- Born: 10 November 1906 France
- Died: 20 October 2002 (aged 95) Burford, Oxford, England
- Citizenship: United Kingdom
- Occupations: Publisher; Teacher;
- Years active: 1930s–1972
- Organizations: Boriswood; St Clare's, Oxford;
- Spouse: John Morris ​(m. 1925)​
- Children: 2

= Pamela Morris =

Pamela Morris (10 November 1906 – 20 October 2002) was an English publisher and teacher who co-founded the publishing firm Boriswood with her husband, John Morris, and their friend Cecil Greenwood and later Oxford English Centre with Anne Dreydel in 1953 (now called St Clare's, Oxford). She translated Diary of a Country Priest by Georges Bernanos and published Archibald MacLeish's Land of the Free.
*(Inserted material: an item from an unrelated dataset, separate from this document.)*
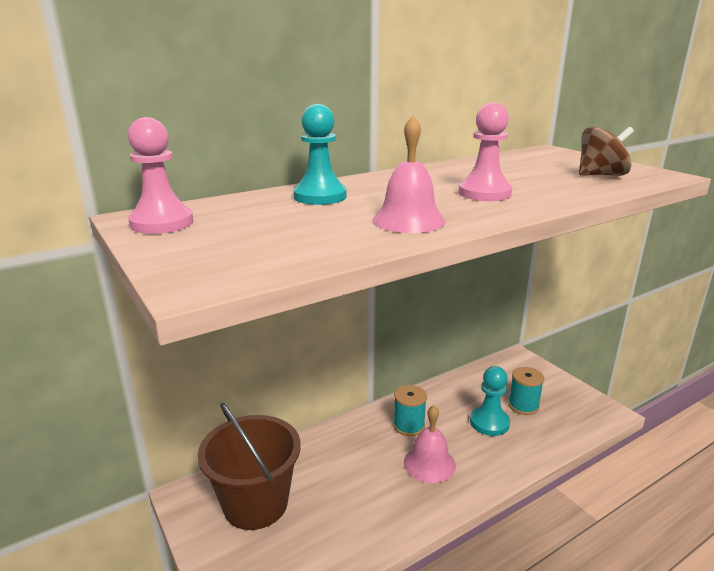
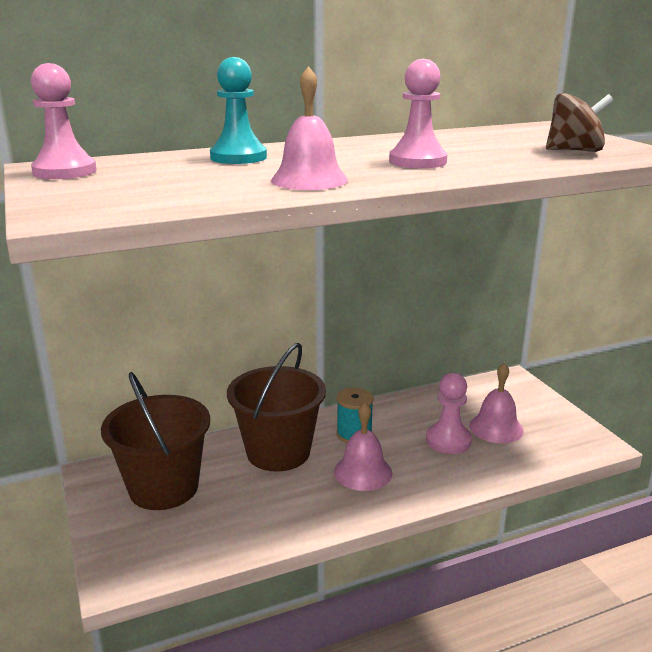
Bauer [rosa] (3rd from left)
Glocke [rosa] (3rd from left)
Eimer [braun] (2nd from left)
Morris taught English as a second or foreign language at St Clare's as well as French and English literature and administered the school's courses. The St Clare's Science and Mathematics building opened in 2017 was named after her.

==Biography==
On 10 November 1906, Morris was born in Neuilly-sur-Seine, Paris, France. She was the daughter of Nico Paramythioti, the Greek businessperson, and Amy Horrocks, the English composer. Morris grew up in Paris because her father had business interests in the city, learning to become fluent in both English and French. She went on to establish the publishing firm Boriswood in Surrey with her husband and their friend Cecil Greenwood. The publishing firm was responsible for finding multiple authors such as James Hanley and Rex Warner. Morris translated Diary of a Country Priest by Georges Bernanos and this helped to cement the reputation of the company. She also published Archibald MacLeish's Land of the Free. During the Second World War, the Morrises sold the publishing firm to The Bodley Head and relocated to Oxford.
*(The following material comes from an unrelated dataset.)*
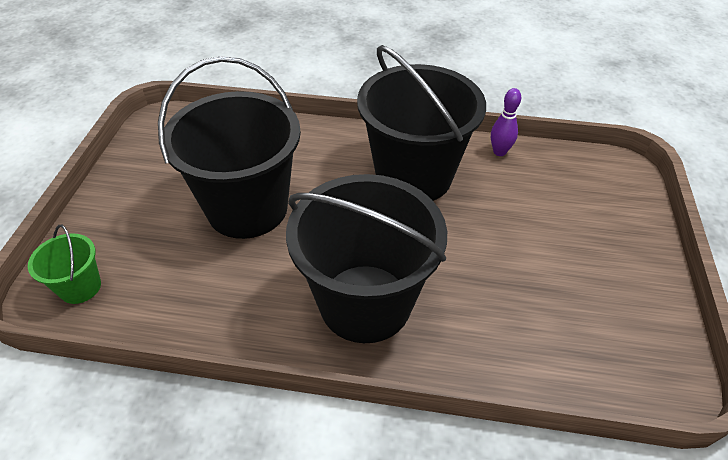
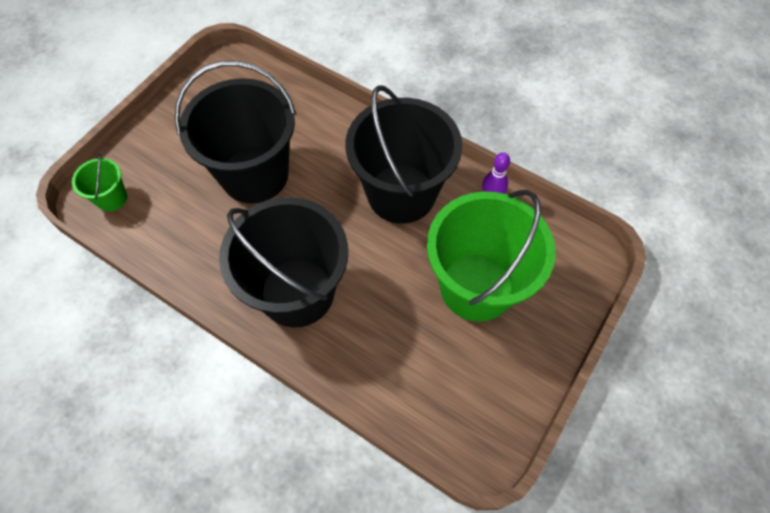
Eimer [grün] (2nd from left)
In Oxford, she taught English as a second or foreign language (EFL), and met Anne Dreydel. The two women established the Oxford English Centre in Banbury Road in 1953 (now called St Clare's, Oxford). Morris continued teaching EFL as well as French, English literature. She also administered every course ran by the centre such as EFL, A-Level programmes, external honours degrees from London and courses for American university students. Morris frequently toured the continent visiting British Council offices and universities promoting the international educational objective of St. Clare's, and continued administered courses at St Clare's until 1960. In 1972, she retired as co-principal of the trust after she and her family moved to Shilton close to Burford. Morris read contemporary novels every week and frequently went to the local library in her final years whilst being cared for by staff at a local nursing home. Her life is chronicled in a memoir 'The Blind Horse of Corfu', written by her daughter Anne Norrington.

==Personal life==
She was married to John Morris from 1925 until his death in 1985 and the couple had two children. Morris moved to a nursing home in Burford in 1995 and died there on 20 October 2002.

==Legacy==
The Science and Mathematics building at St Clare's that was designed to complement the existing structure from the Edwardian and Victorian eras opened in 2017 was named for her.